Task prompt
Without the pictures, give the listing below again exactly.

Given information
|---|

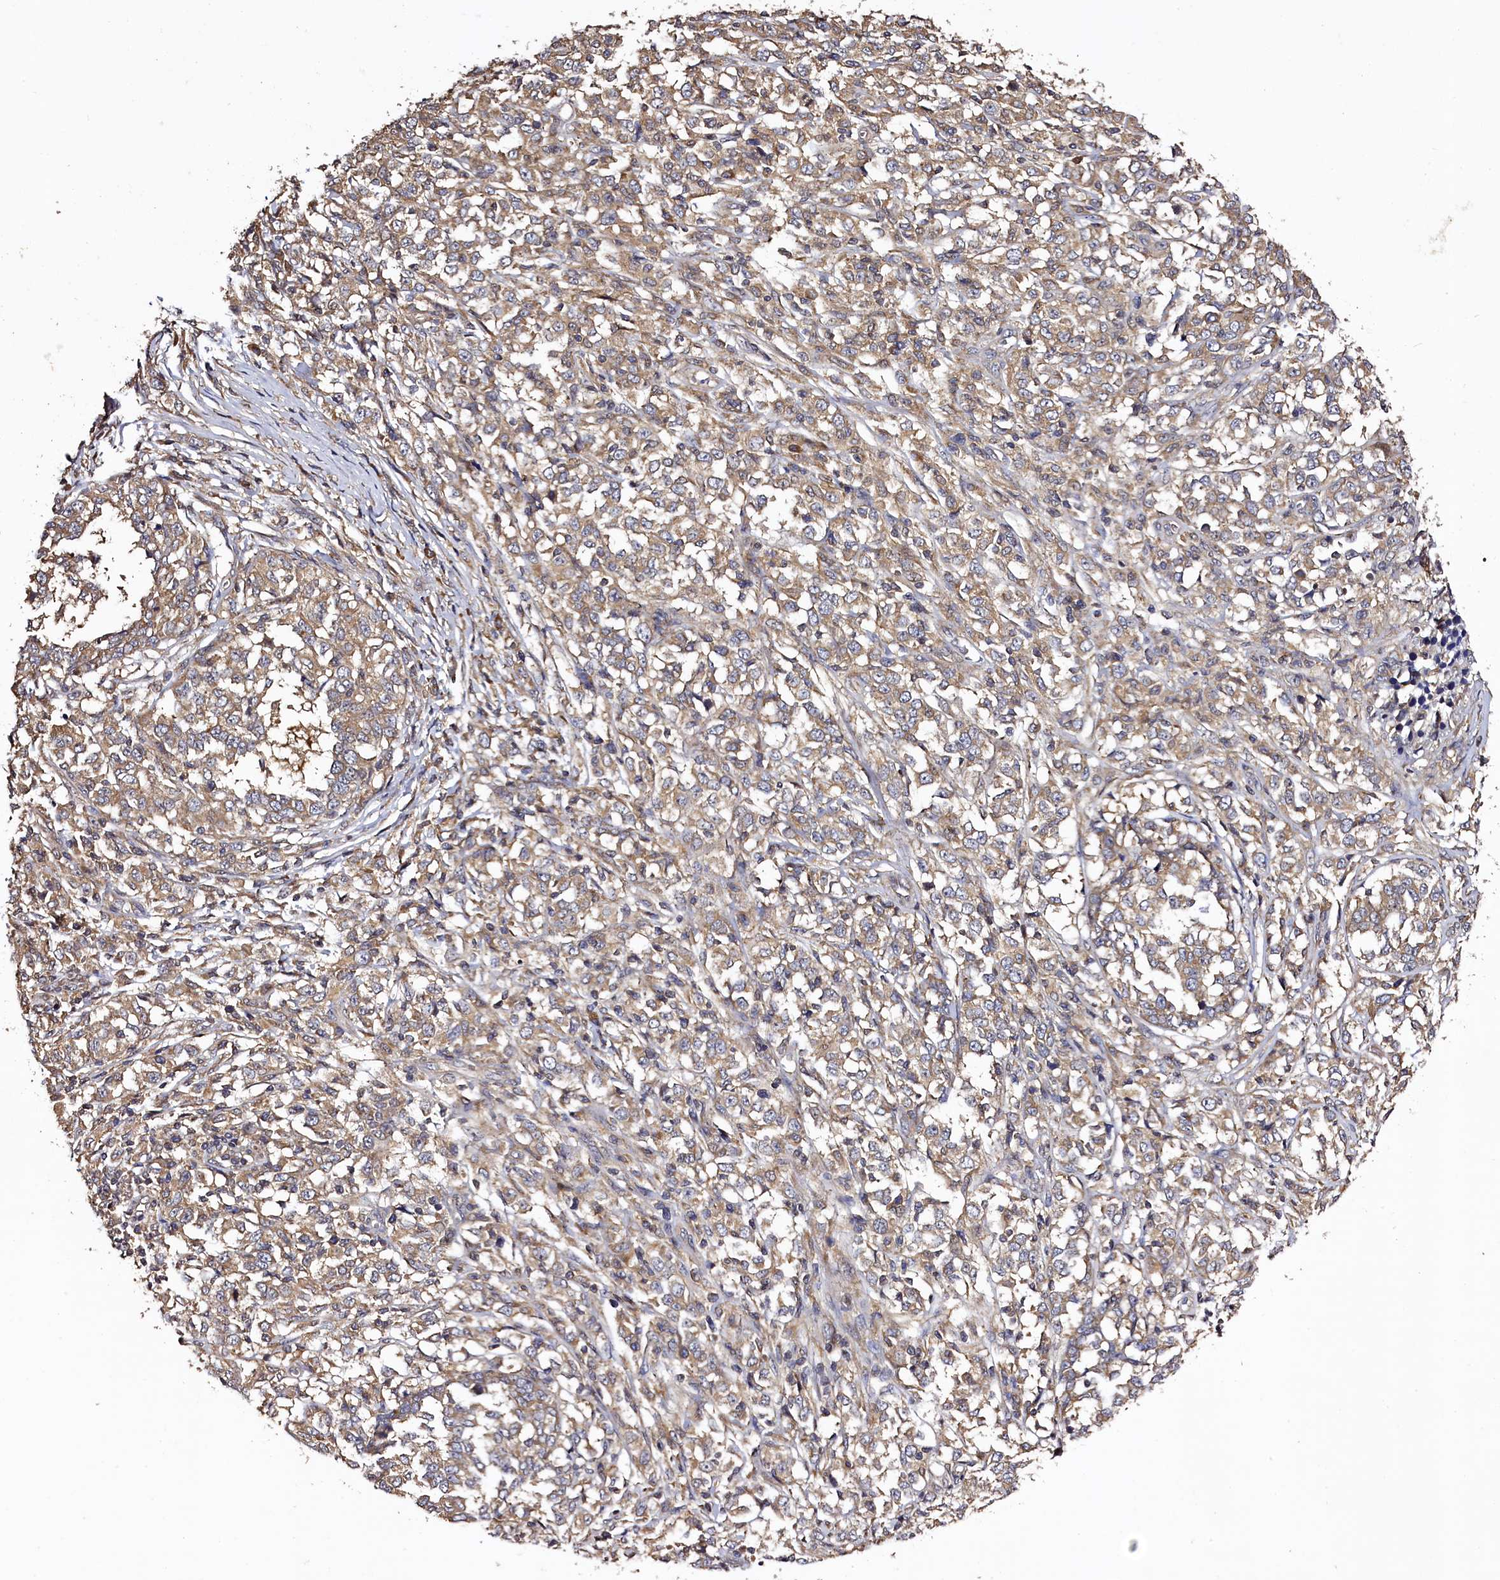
{"staining": {"intensity": "weak", "quantity": ">75%", "location": "cytoplasmic/membranous"}, "tissue": "melanoma", "cell_type": "Tumor cells", "image_type": "cancer", "snomed": [{"axis": "morphology", "description": "Malignant melanoma, NOS"}, {"axis": "topography", "description": "Skin"}], "caption": "About >75% of tumor cells in malignant melanoma reveal weak cytoplasmic/membranous protein staining as visualized by brown immunohistochemical staining.", "gene": "KLC2", "patient": {"sex": "female", "age": 72}}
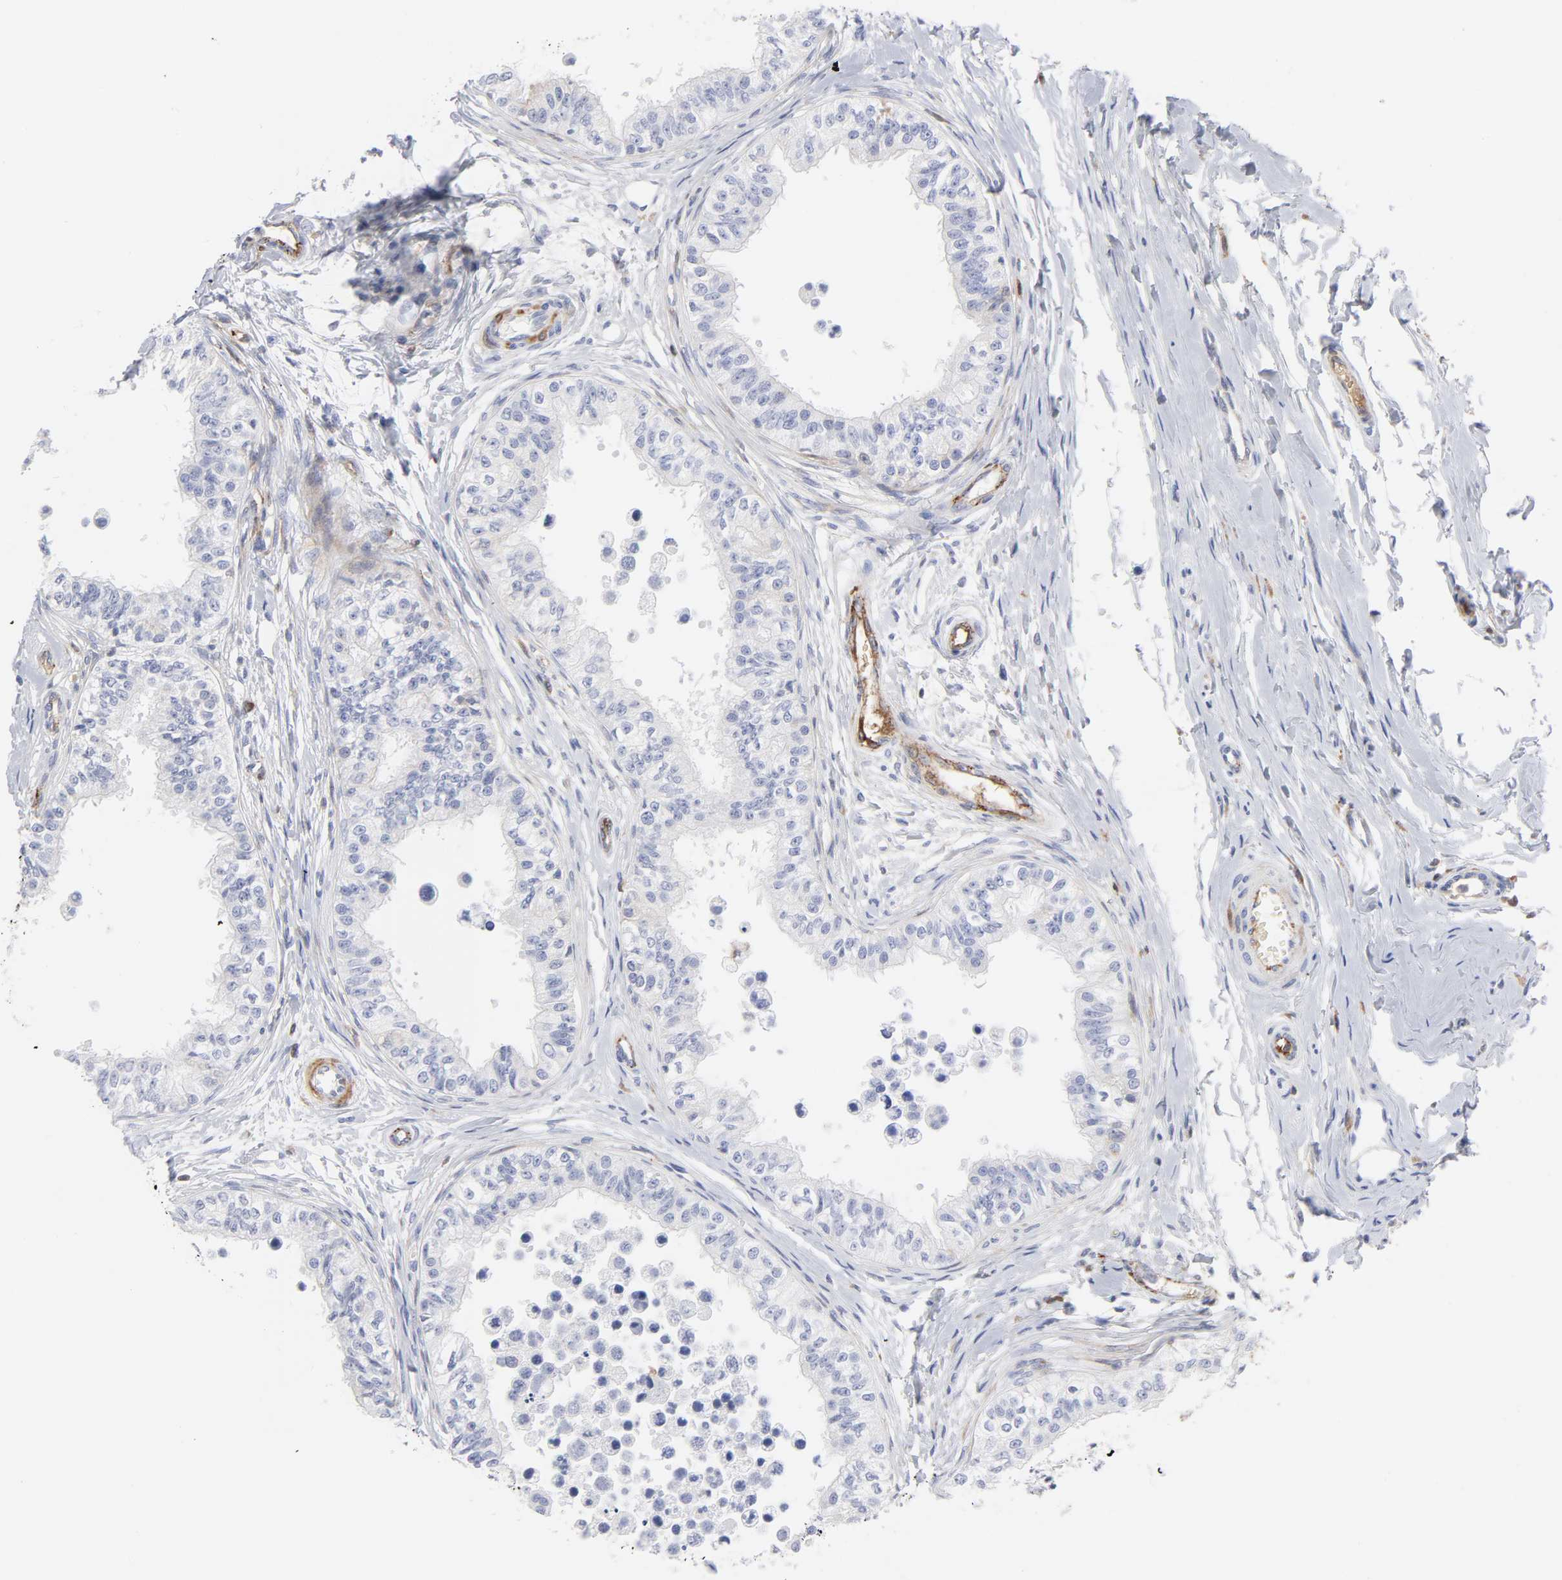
{"staining": {"intensity": "negative", "quantity": "none", "location": "none"}, "tissue": "epididymis", "cell_type": "Glandular cells", "image_type": "normal", "snomed": [{"axis": "morphology", "description": "Normal tissue, NOS"}, {"axis": "morphology", "description": "Adenocarcinoma, metastatic, NOS"}, {"axis": "topography", "description": "Testis"}, {"axis": "topography", "description": "Epididymis"}], "caption": "This is an immunohistochemistry (IHC) image of unremarkable human epididymis. There is no expression in glandular cells.", "gene": "PLAT", "patient": {"sex": "male", "age": 26}}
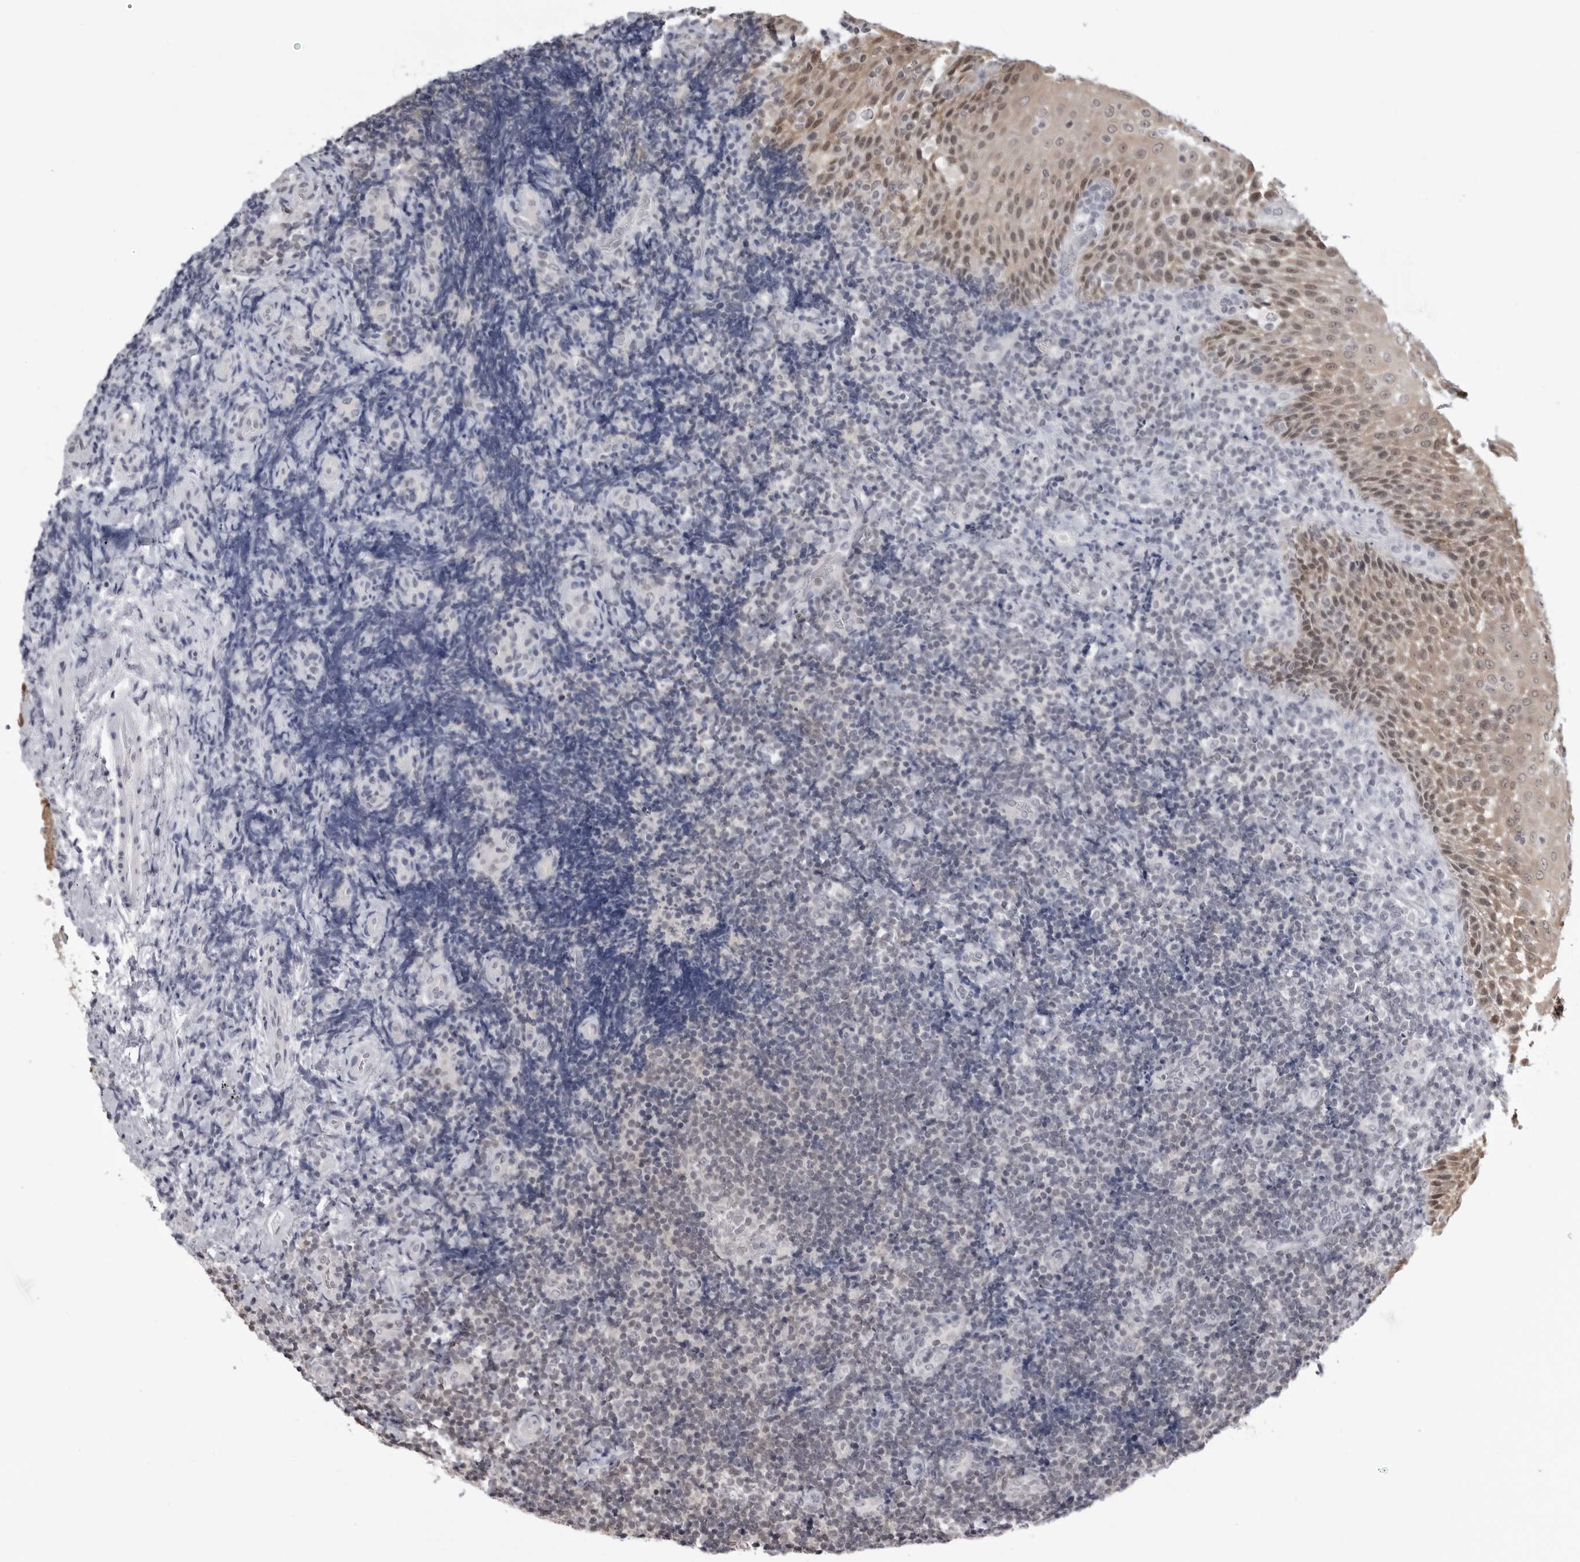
{"staining": {"intensity": "negative", "quantity": "none", "location": "none"}, "tissue": "lymphoma", "cell_type": "Tumor cells", "image_type": "cancer", "snomed": [{"axis": "morphology", "description": "Malignant lymphoma, non-Hodgkin's type, High grade"}, {"axis": "topography", "description": "Tonsil"}], "caption": "High magnification brightfield microscopy of lymphoma stained with DAB (brown) and counterstained with hematoxylin (blue): tumor cells show no significant expression.", "gene": "YWHAG", "patient": {"sex": "female", "age": 36}}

|---|

Completed task
{"staining": {"intensity": "weak", "quantity": ">75%", "location": "cytoplasmic/membranous"}, "tissue": "melanoma", "cell_type": "Tumor cells", "image_type": "cancer", "snomed": [{"axis": "morphology", "description": "Malignant melanoma, NOS"}, {"axis": "topography", "description": "Skin"}], "caption": "About >75% of tumor cells in malignant melanoma reveal weak cytoplasmic/membranous protein staining as visualized by brown immunohistochemical staining.", "gene": "KLC2", "patient": {"sex": "female", "age": 72}}
{"staining": {"intensity": "negative", "quantity": "none", "location": "none"}, "tissue": "epididymis", "cell_type": "Glandular cells", "image_type": "normal", "snomed": [{"axis": "morphology", "description": "Normal tissue, NOS"}, {"axis": "morphology", "description": "Adenocarcinoma, metastatic, NOS"}, {"axis": "topography", "description": "Testis"}, {"axis": "topography", "description": "Epididymis"}], "caption": "This is an immunohistochemistry (IHC) image of unremarkable human epididymis. There is no expression in glandular cells.", "gene": "PLAT", "patient": {"sex": "male", "age": 26}}
{"staining": {"intensity": "negative", "quantity": "none", "location": "none"}, "tissue": "lymphoma", "cell_type": "Tumor cells", "image_type": "cancer", "snomed": [{"axis": "morphology", "description": "Malignant lymphoma, non-Hodgkin's type, High grade"}, {"axis": "topography", "description": "Tonsil"}], "caption": "High magnification brightfield microscopy of lymphoma stained with DAB (brown) and counterstained with hematoxylin (blue): tumor cells show no significant expression.", "gene": "YWHAG", "patient": {"sex": "female", "age": 36}}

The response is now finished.